> [TEXTE À ANALYSER]:
__________
9. En deuxième lieu, il ressort des motifs de la décision attaquée que M. A... a été sanctionné pour avoir, dans l'exercice de son commandement, manqué à ses obligations par sa négligence dans l'établissement des services, par l'utilisation d'un vocabulaire grossier pour s'adresser à ses personnels, l'instauration de différences de traitement et le dénigrement de certains de ses subordonnés les moins qualifiés, par l'exercice d'une pression excessive sur ses agents pour la gestion des procédures pénales et par son comportement et ses propos inappropriés relatifs à la vie privée d'une gendarme. Contrairement à ce que soutient le requérant, il ressort des pièces du dossier, en particulier de l'enquête de commandement et des témoignages circonstanciés des gendarmes entendus dans ce cadre, que ces faits sont matériellement établis.

10. En troisième lieu, il appartient au juge de l'excès de pouvoir, saisi de moyens en ce sens, de rechercher si les faits reprochés à un agent public ayant fait l'objet d'une sanction disciplinaire constituent des fautes de nature à justifier une sanction et si la sanction retenue est proportionnée à la gravité de ces fautes.

11. Aux termes du premier alinéa de l'article L. 4122-3 du code de la défense : " Le militaire est soumis aux obligations qu'exige l'état militaire conformément au deuxième alinéa de l'article L. 4111-1. Il exerce ses fonctions avec dignité, impartialité, intégrité et probité ". Aux termes de l'article R. 434-6 du code de sécurité intérieure : " I. - Le supérieur hiérarchique veille en permanence à la préservation de l'intégrité physique de ses subordonnés. Il veille aussi à leur santé physique et mentale. Il s'assure de la bonne condition de ses subordonnés. (...) ". Il résulte de ces dispositions, ainsi que le rappelle la " charte du gendarme ", que le militaire de la gendarmerie qui exerce un commandement a des responsabilités et des devoirs proportionnels à son rang, à son grade et à ses fonctions et que les rapports qu'il entretient avec ses subordonnés doivent être fondés sur une loyauté et un respect mutuels.
__________
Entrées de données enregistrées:
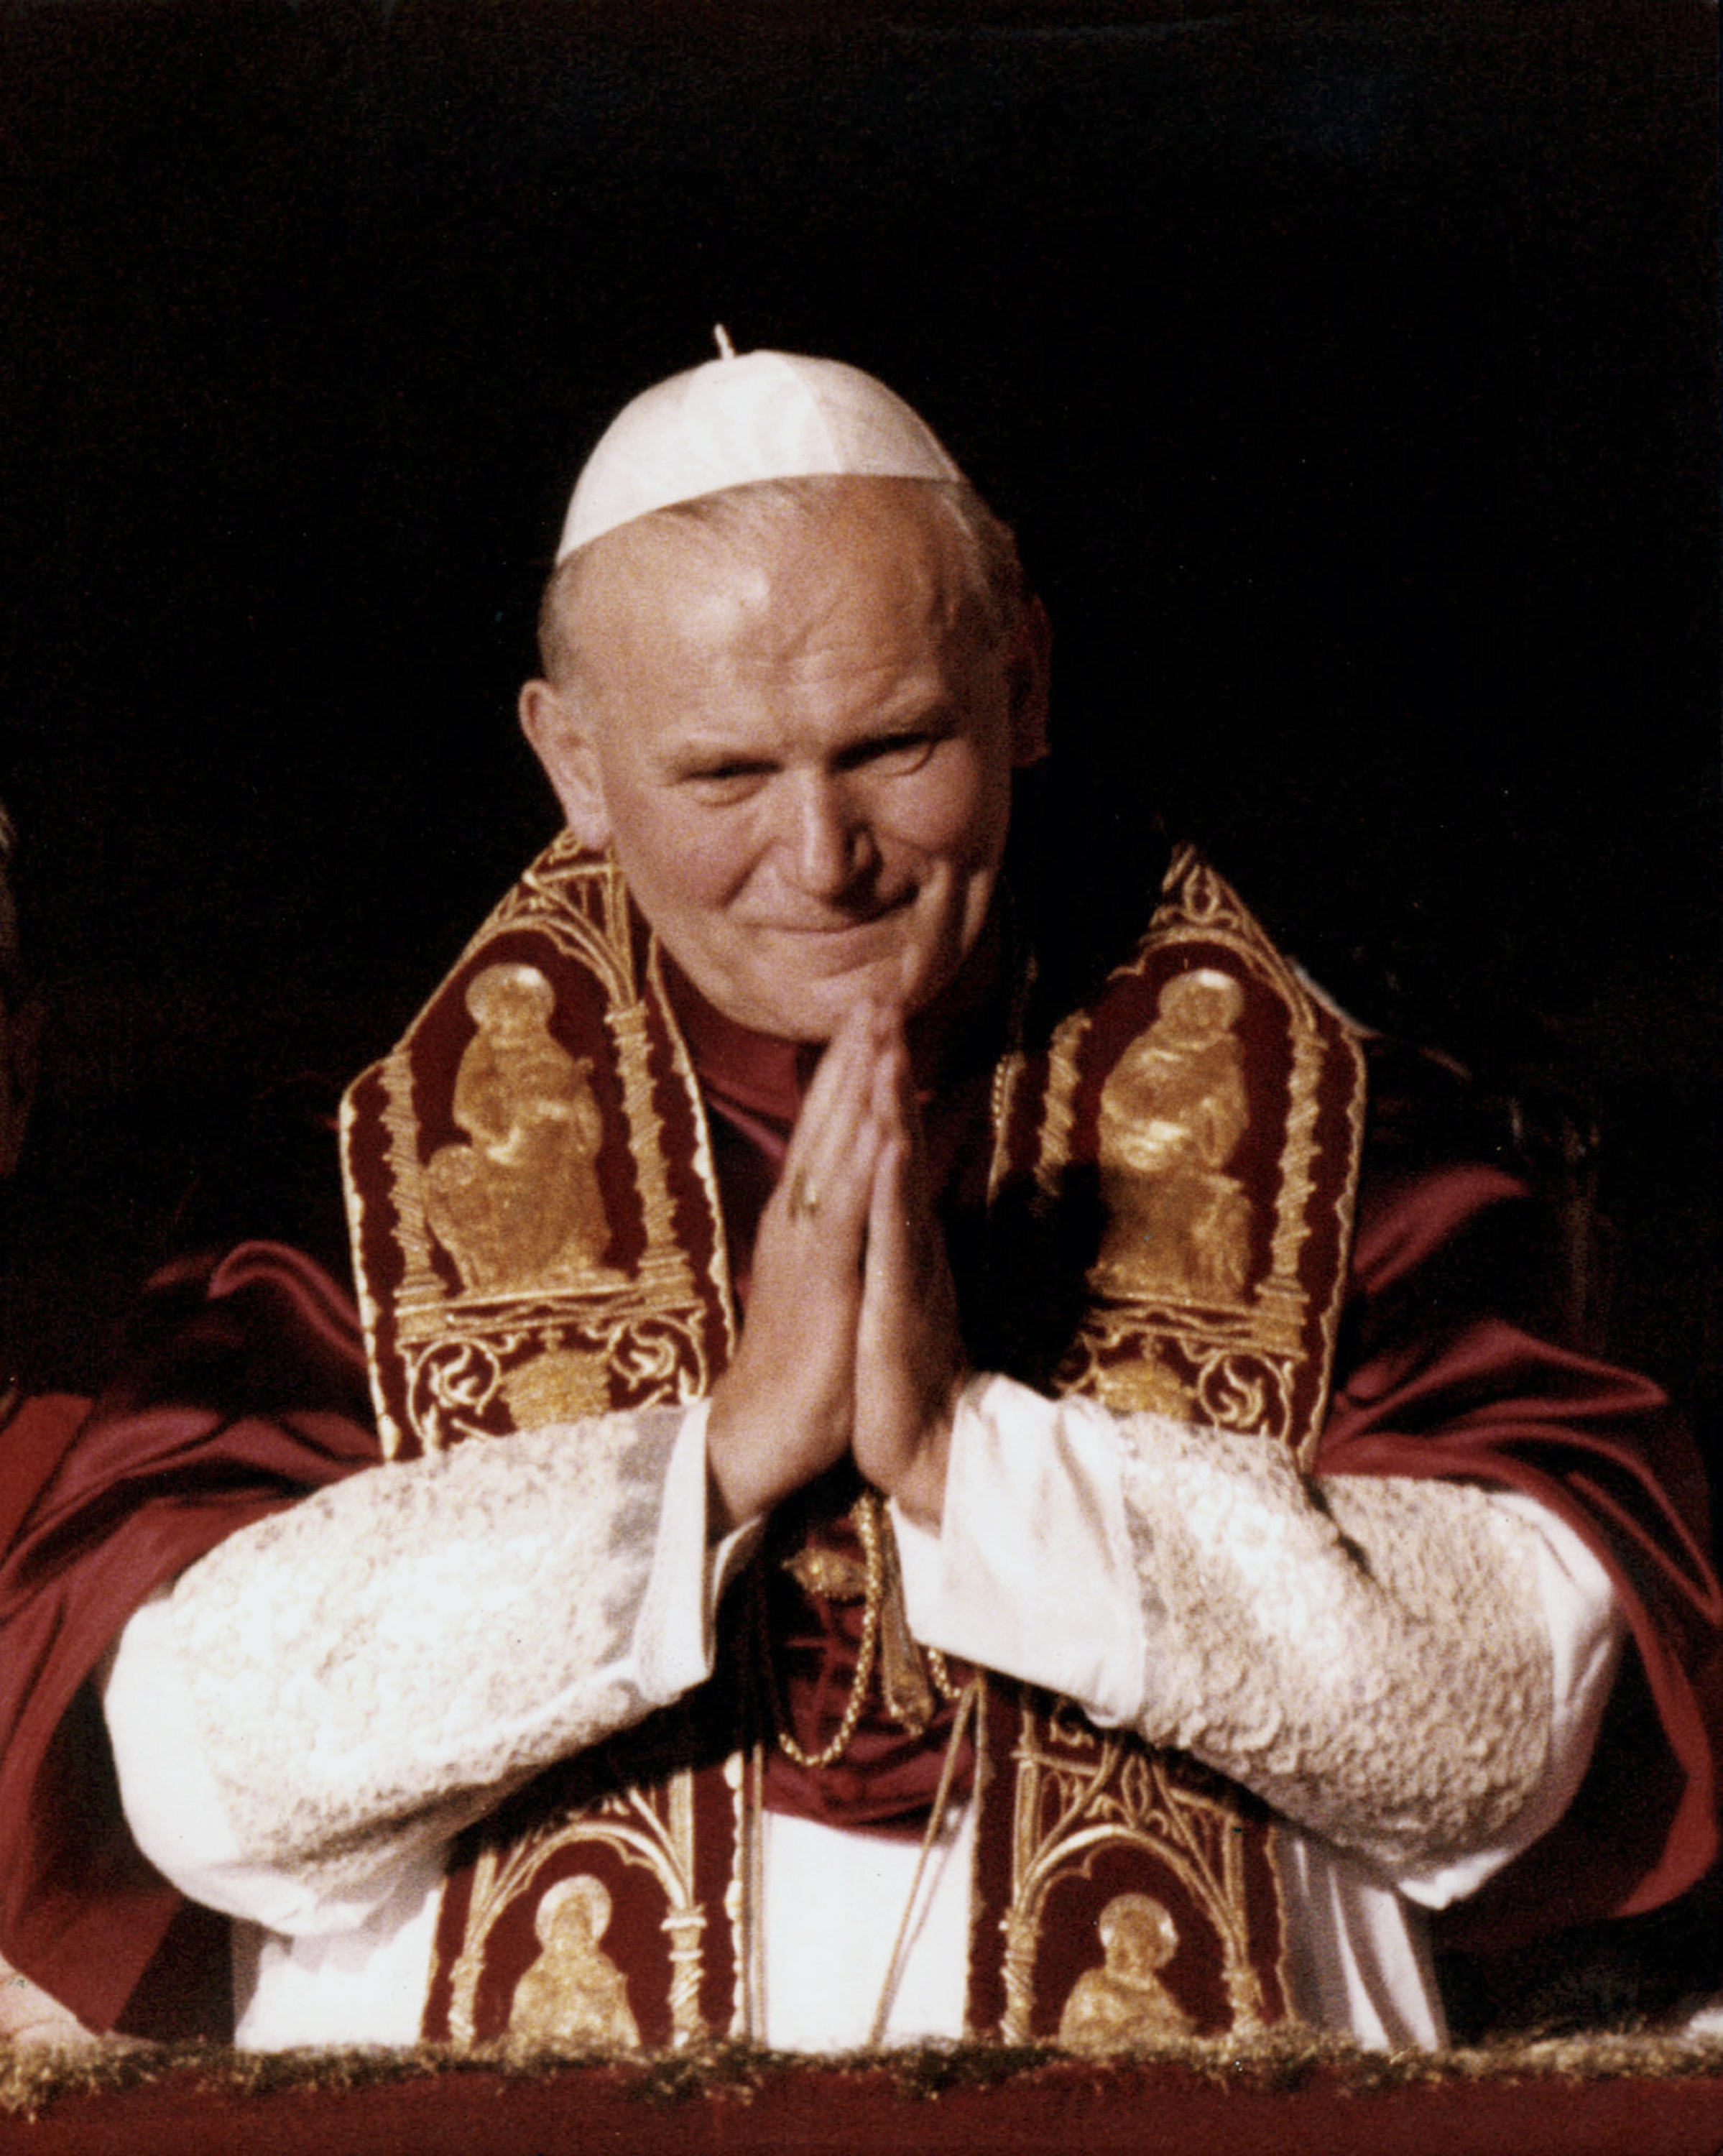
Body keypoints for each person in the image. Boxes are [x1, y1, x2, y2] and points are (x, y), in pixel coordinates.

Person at [3, 349, 1717, 2055]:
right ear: (576, 765)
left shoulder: (1352, 1154)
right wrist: (719, 1460)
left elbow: (1521, 1718)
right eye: (723, 778)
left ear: (1025, 684)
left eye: (891, 748)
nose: (823, 857)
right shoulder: (346, 1205)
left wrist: (973, 1461)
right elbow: (185, 1766)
__________
> [CONSIGNE]:
Prolongez le texte consacré à la sanction disciplinaire d'un militaire de la gendarmerie, en reprenant juste après sa dernière phrase.

> [RÉPONSE]:
12. Pour prononcer la sanction litigieuse, l'autorité investie du pouvoir disciplinaire s'est notamment fondée sur la circonstance que l'enquête administrative avait permis de mettre en évidence un harcèlement moral, en raison des agissements et manquements de M. A... cités au point 9, qui ont provoqué chez la gendarme les ayant dénoncés une souffrance psychologique et des arrêts de travail, ainsi que, chez certains militaires, victimes de dénigrement, de propos vexatoires et d'une pression excessive les poussant à réaliser des tâches en dehors des horaires du service, un mal-être au travail conduisant à des arrêts de travail et à des démissions. Il ressort des pièces du dossier, notamment des divers témoignages recueillis lors de l'enquête de commandement, que le comportement et l'attitude de M. A... vis-à-vis de nombreux membres de sa brigade, qui ne sauraient être justifiés par le contexte dégradé et l'environnement difficile de son unité, étaient contraires à la déontologie et au respect à l'égard de ses subordonnés attendus d'un officier. En estimant que de tels faits constituaient des fautes de nature à justifier une sanction, l'autorité investie du pouvoir disciplinaire ne les a pas inexactement qualifiés.

13. Aux termes de l'article L. 4137-2 du code de la défense : " Les sanctions disciplinaires applicables aux militaires sont réparties en trois groupes : / 1° Les sanctions du premier groupe sont : / a) L'avertissement ; / b) La consigne ; / c) La réprimande ; / d) Le blâme ; / e) Les arrêts ; / f) Le blâme du ministre ; / (...) ".

14. Eu égard aux responsabilités de M. A..., qui assurait le commandement d'une unité de gendarmerie, et alors même que sa manière de servir aurait par ailleurs donné satisfaction, l'autorité investie du pouvoir disciplinaire n'a pas, dans les circonstances de l'espèce et au regard du pouvoir d'appréciation dont elle disposait, pris une sanction disproportionnée en lui infligeant la sanction, relevant du premier groupe, du blâme.

15. En dernier lieu, ni la circonstance qu'une première sanction visant M. A... a été retirée en raison de l'incompétence de son auteur ni le temps, au demeurant limité, écoulé depuis les faits litigieux, ni l'amendement allégué de son comportement ne faisaient obstacle à ce que l'autorité investie du pouvoir disciplinaire prenne une nouvelle sanction à l'encontre de l'intéressé.

16. Il résulte de ce qui précède que la requête de M. A... doit être rejetée, y compris ses conclusions présentées au titre de l'article L. 761-1 du code de justice administrative.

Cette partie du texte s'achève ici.